** Opening Supplied material block **

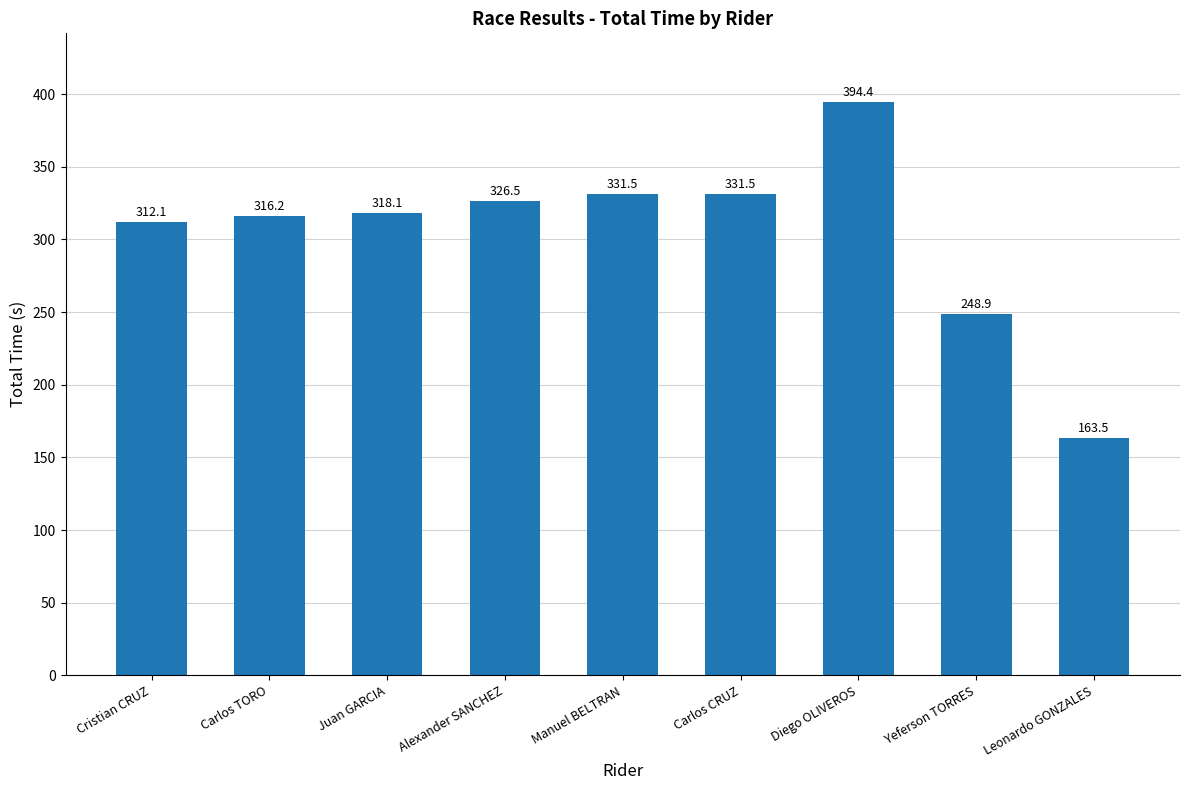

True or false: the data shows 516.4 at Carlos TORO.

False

** Closing Supplied material block **
** Opening Supplied material block **

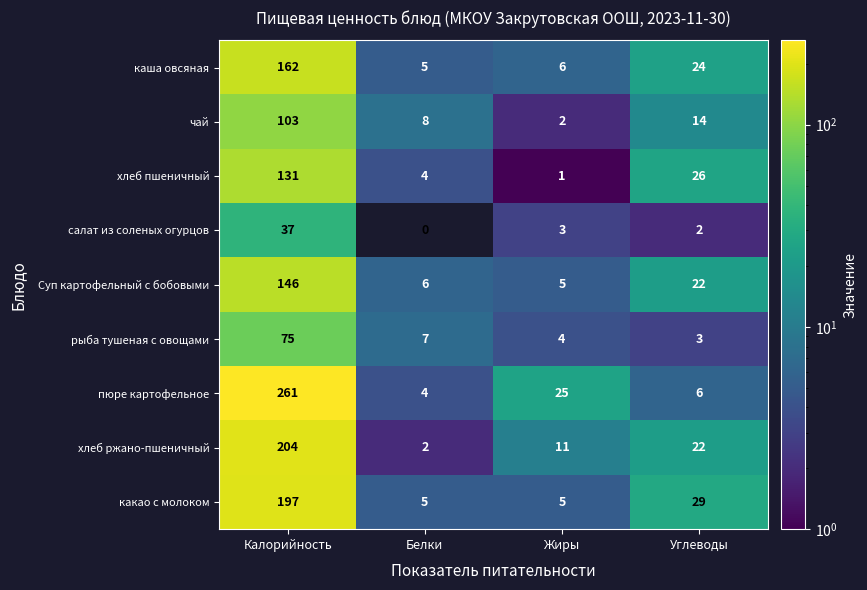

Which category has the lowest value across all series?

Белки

** Closing Supplied material block **
** Opening Supplied material block **

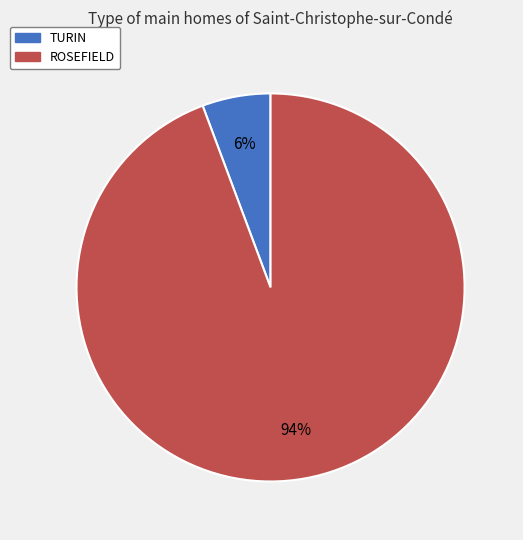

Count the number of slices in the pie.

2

** Closing Supplied material block **

_Task goal_
Pull out each line in the entries above that contains the word "slices", and copy those lines as they appear.

_Solved exercise_
Count the number of slices in the pie.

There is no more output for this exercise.